As an entrepreneur or new business owner, you can run from talking business, but you cannot run from running a business. There are certain things that can make your venture stand out in the market and have an edge over other similar businesses. What these things are, let us find out.
Planning Tax Meticulously
Every business, big or small, should pay taxes on the profit earned according to the taxation laws of the country. However, many businesses cut corners, find ways to minimize their tax obligation to the government. There are two things that businesses normally do when it comes to paying tax. Some pay less tax than they actually owe and others lessen the tax by some means. While the latter is completely legal, the former action can land you in jail. In other words, there is a big difference between tax avoidance and tax evasion. In tax avoidance, you are finding legal ways to save on tax. Tax evasion is where the amount of tax owed is avoided which can lead to steep penalties or imprisonment of the business owner or employees.

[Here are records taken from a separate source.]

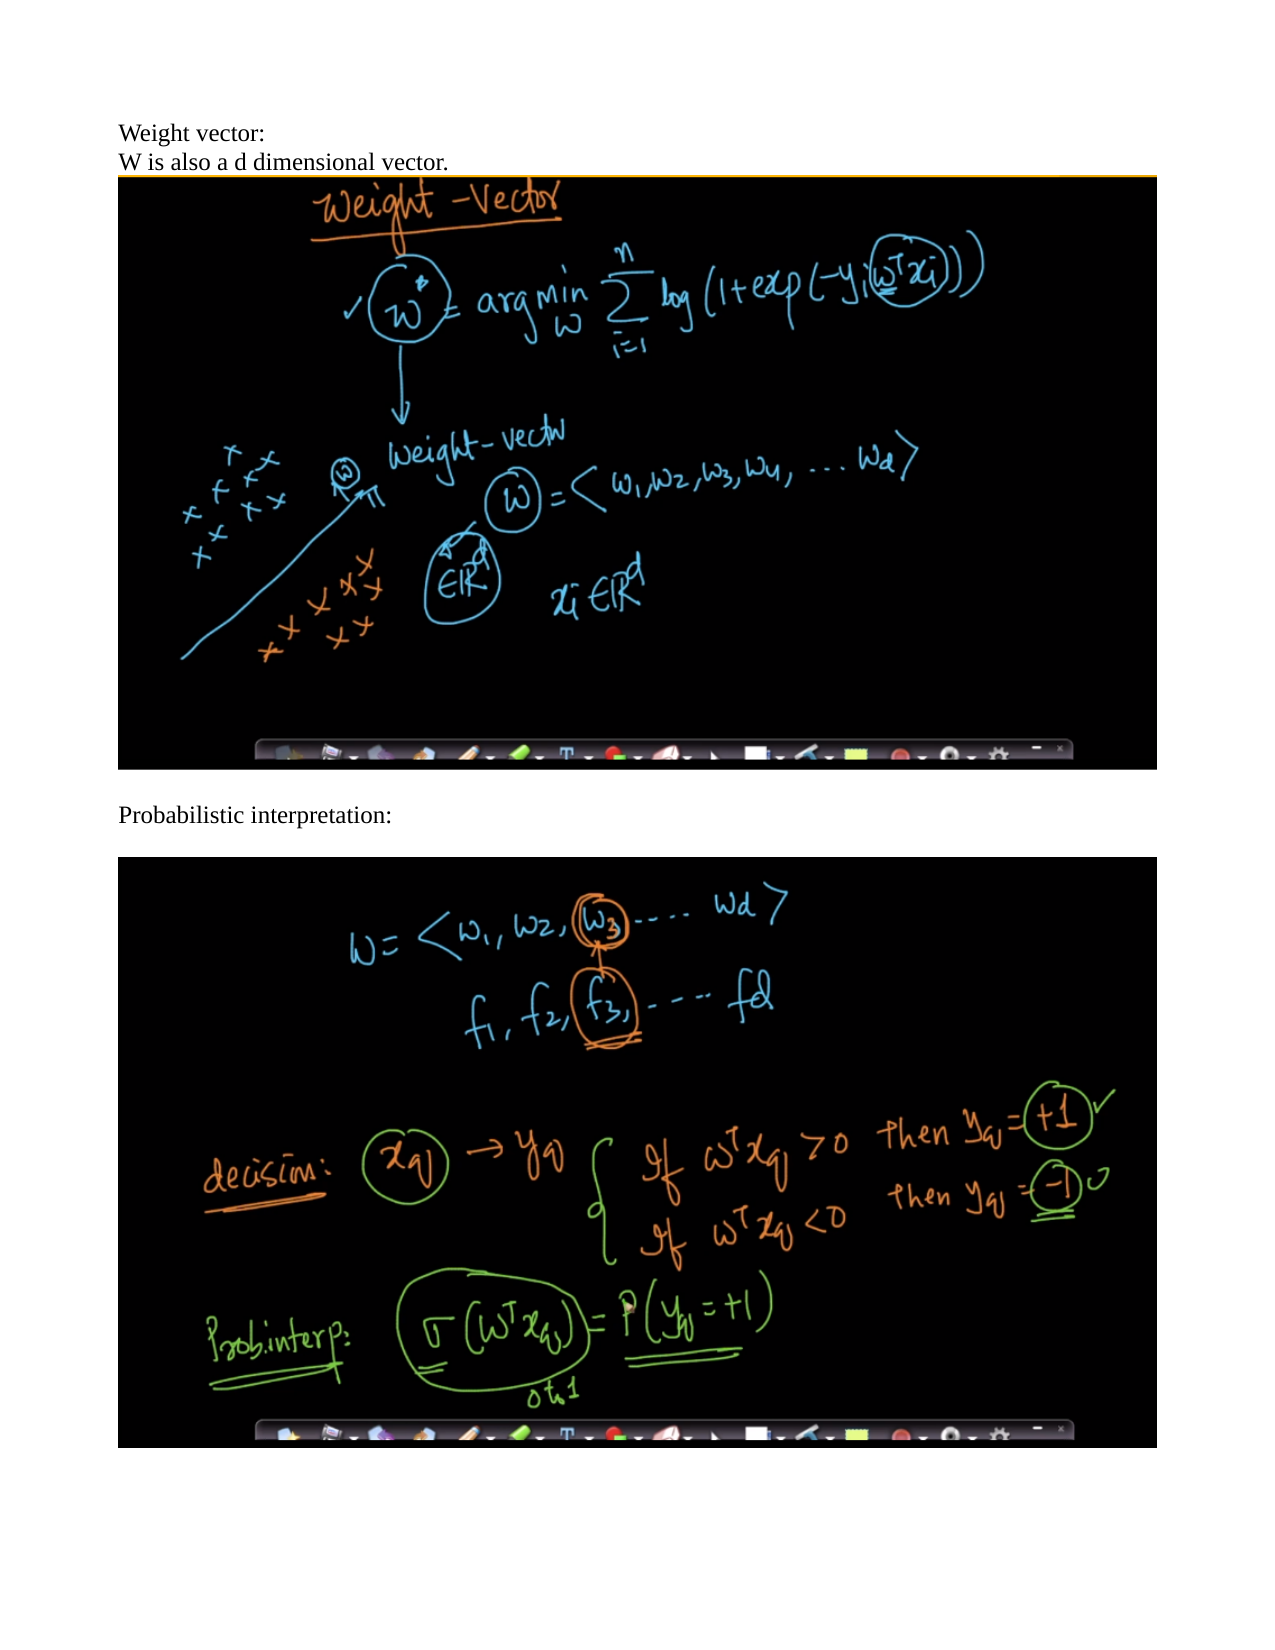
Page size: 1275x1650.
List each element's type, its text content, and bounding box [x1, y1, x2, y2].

text W is also a d dimensional vector. [118, 147, 1157, 175]
text Probabilistic interpretation: [118, 800, 1157, 829]
picture [118, 857, 1157, 1448]
text Weight vector: [118, 118, 1157, 147]
picture [118, 175, 1157, 772]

Tax planning is about dealing with taxes through skills, knowledge and expertise and retaining more cash for the future growth of the business. This can be achieved by taking advantage of the taxation system for a particular type of business and making sure that the amount of tax paid is as minimum as possible. Maybe you do your own taxes or hire someone to do it. No matter what, it is important to get familiar with the nuts and bolts of tax to ensure that you won’t miss out on money-saving elements meant for businesses.
Protection Against Price Fluctuation
Although keeping a tab on price changes in a fluctuating market isn’t anyone’s idea of a good time, having this knowledge can pay off in the long run. For example, if a business purchases a certain set of commodities for half the price now, which is predicted to rise in the near future to double the amount, it can save a lot of money for the rainy day. The purchase such as this is usually made with a year derivative agreement that allows the business to protect its sale while gaining profit when the price goes up. Similar derivatives can be applied to protect the business’s transactions in various currencies as well.
It is typical for some businesses to start on their own with the available fund, either through savings, debtor finance or conventional loan. However, most startups spread financial obligations among various funding sources. If the business owner is not taking responsibility by owning 100% of the firm outright, it is spread among partners and shareholders while spreading risk accordingly. Businesses can procure fund through shares where shareholders are allowed to purchase ownership in exchange for dividends and capital gains or equity. This will allow the business to raise enough funds for operation and growth. When the business makes a profit, shareholders share the good news. Should the business valuation decrease or experience decline in profit, shareholders will absorb the loss. Additionally, this gives the business an edge over other privately held firms in the sense, shares have the tendency to attract talents and retain existing employees thus decreasing employee turnover.
Cash Flow Analysis
Doing a thorough cash flow analysis is one of the crucial components of a business that has to affect every dollar earned. When this analysis is done, it is easier to pinpoint drawbacks and problems surrounding cash flow and find remedies to plug the money leak. Cash flow analysis also involves comparing total unpaid purchase against sales over a period of time. It is particularly important to startups, businesses that are undergoing major overhaul or expanding, facing high labor cost or other expenses.
If you are running a business – that includes anyone who is an entrepreneur launching a startup or have an established business – you may have to face some form of risk at all stages. Risk management is about finding a big upside in the market that requires little risk which can be handled easily. It is about balancing the risk and reward and making sure that the business will succeed in the long run. It is a driving force between running a successful business versus barely making it in the business. Every business that has been successful has had some form of financial risk management in place. It could be anything related to funding, interest rate, liquidity, market fluctuation, credit or operation. The strategies surrounding this management are devised to curb high risk and make it tolerable to promote the growth of the business. It is the point where investors, managers and executives feel confident that the business would grow. Applying those strategies will give you a head start on activities that are profitable.